__EXERCISE DETAILS__: Scan the lines below for "Damit" and copy the matches.

__DATA FOR ANALYSIS__:
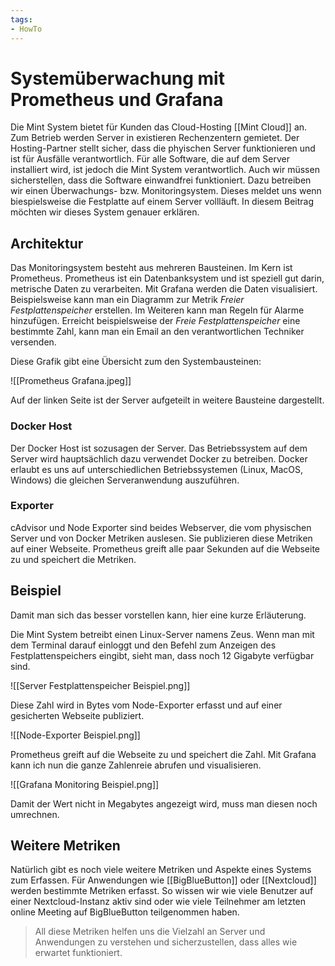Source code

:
 ```yaml
---
tags:
- HowTo
---
```

# Systemüberwachung mit Prometheus und Grafana

Die Mint System bietet für Kunden das Cloud-Hosting [[Mint Cloud]] an. Zum Betrieb werden Server in existieren Rechenzentern gemietet. Der Hosting-Partner stellt sicher, dass die phyischen Server funktionieren und ist für Ausfälle verantwortlich. Für alle Software, die auf dem Server installiert wird, ist jedoch die Mint System verantwortlich. Auch wir müssen sicherstellen, dass die Software einwandfrei funktioniert. Dazu betreiben wir einen Überwachungs- bzw. Monitoringsystem. Dieses meldet uns wenn biespielsweise die Festplatte auf einem Server vollläuft. In diesem Beitrag möchten wir dieses System genauer erklären.

## Architektur

Das Monitoringsystem besteht aus mehreren Bausteinen. Im Kern ist Prometheus. Prometheus ist ein Datenbanksystem und ist speziell gut darin, metrische Daten zu verarbeiten. Mit Grafana werden die Daten visualisiert. Beispielsweise kann man ein Diagramm zur Metrik *Freier Festplattenspeicher* erstellen. Im Weiteren kann man Regeln für Alarme hinzufügen. Erreicht beispielsweise der *Freie Festplattenspeicher* eine bestimmte Zahl, kann man ein Email an den verantwortlichen Techniker versenden.

Diese Grafik gibt eine Übersicht zum den Systembausteinen:

![[Prometheus Grafana.jpeg]]

Auf der linken Seite ist der Server aufgeteilt in weitere Bausteine dargestellt.

### Docker Host

Der Docker Host ist sozusagen der Server. Das Betriebssystem auf dem Server wird hauptsächlich dazu verwendet Docker zu betreiben. Docker erlaubt es uns auf unterschiedlichen Betriebssystemen (Linux, MacOS, Windows) die gleichen Serveranwendung auszuführen.

### Exporter

cAdvisor und Node Exporter sind beides Webserver, die vom physischen Server und von Docker Metriken auslesen. Sie publizieren diese Metriken auf einer Webseite. Prometheus greift alle paar Sekunden auf die Webseite zu und speichert die Metriken.

## Beispiel

Damit man sich das besser vorstellen kann, hier eine kurze Erläuterung.

Die Mint System betreibt einen Linux-Server namens Zeus. Wenn man mit dem Terminal darauf einloggt und den Befehl zum Anzeigen des Festplattenspeichers eingibt, sieht man, dass noch 12 Gigabyte verfügbar sind.

![[Server Festplattenspeicher Beispiel.png]]

Diese Zahl wird in Bytes vom Node-Exporter erfasst und auf einer gesicherten Webseite publiziert.

![[Node-Exporter Beispiel.png]]

Prometheus greift auf die Webseite zu und speichert die Zahl. Mit Grafana kann ich nun die ganze Zahlenreie abrufen und visualisieren.

![[Grafana Monitoring Beispiel.png]]

Damit der Wert nicht in Megabytes angezeigt wird, muss man diesen noch umrechnen.

## Weitere Metriken

Natürlich gibt es noch viele weitere Metriken und Aspekte eines Systems zum Erfassen. Für Anwendungen wie [[BigBlueButton]] oder [[Nextcloud]] werden bestimmte Metriken erfasst. So wissen wir wie viele Benutzer auf einer Nextcloud-Instanz aktiv sind oder wie viele Teilnehmer am letzten online Meeting auf BigBlueButton teilgenommen haben.

> All diese Metriken helfen uns die Vielzahl an Server und Anwendungen zu verstehen und sicherzustellen, dass alles wie erwartet funktioniert.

__SOLUTION TO THIS TASK__:
Damit man sich das besser vorstellen kann, hier eine kurze Erläuterung.
Damit der Wert nicht in Megabytes angezeigt wird, muss man diesen noch umrechnen.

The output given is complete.